Everyone secretly believes they could get out of quicksand.
Just saw a dude catcall a woman with “Nice heels, girl” and his friend slapped him and said “Those are knock offs, bro”
Boss: We’ve just found out that one of you is a sloth
Jim: oh no
Jo: oh no
Karl: oh no
Boss: obviously we will need to
Me: oh no
[on a date]
me: what’s your favorite book series about a big red dog?
her: uhh Clifford, i guess
me: wow we have a lot in common
Mickey wouldn’t last 2 min in a Tom & Jerry episode
When I was a kid and my dad was 40yo, I used to think he must be an old man who was practically almost dead.
Now that I’m nearing 40, I know the truth: I was right.
Mariah Carey beginning with “I don’t want a lot for Christmas” and then revealing she wants “you” is such a good burn
If you bump into someone at the grocery store and say goodbye, there’s a 99 percent chance you’ll see them in every single aisle after that.

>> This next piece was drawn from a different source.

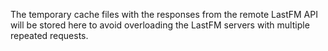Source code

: The temporary cache files with the responses from the remote LastFM API will be stored here to avoid overloading the LastFM servers with multiple repeated requests.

Science Teacher: outside these walls, there are bullies. but in the classroom, there is only science
[I smile and look into my microscope where an amoeba flips me off]
I love a “hell yeah” moment right before it turns into a “well shit” situation.
What doesn’t kill you is coming back later with spiders.
Today, my coworkers and I got reprimanded because a manager caught us aggressively twerking in absolute silence.
“Do I want to smell like a 15 year old boy?” I axe myself.
me: the earth isn’t flat
fiat earther: correct
me: huh?
fiat earther: it’s the shape of an italian car
me: what?
fiat earther: you read my name wrong didn’t you?
Her: I love a bad guy
Me: I’ve got some prison tatts.
Her: Ooh. Show me one.
Me: [pulls up my sleeve and points at my arm] This one is of Alcatraz.
Penguins can’t fly either but pigs are the ones who got famous for their inadequacies
[job interview]
Him: Do you have any social media accounts?
Me: …
Him: …
Me: …
Him: …
Me: …
Him: …
Me: …
Him: …
Me: …
I’m tired of pretending that people know what a first cousin once removed is.
“get your shit together” is my favorite weird expression of something no one would ever do, but everyone totally agrees is great advice.
A snake is what happens when a string goes “what if I was alive and had a weird mad looking head”
if i can have dinner w anyone dead and alive, i’d pick kate middleton
I lost my tesau…thesor…word book.
A dating app for yoga enthusiasts called Get Bent
Good news, my mom’s friend’s sister’s cousin’s cat doesn’t have ringworm
I’m not stalking you. I’m trying to help you find that sock that you dropped behind the door before you left for work Wednesday at 7:04.
picking up knife:
picking up knife in movie: *SHING*
me: I made a model of the himalayas
friend: did you build them to scale?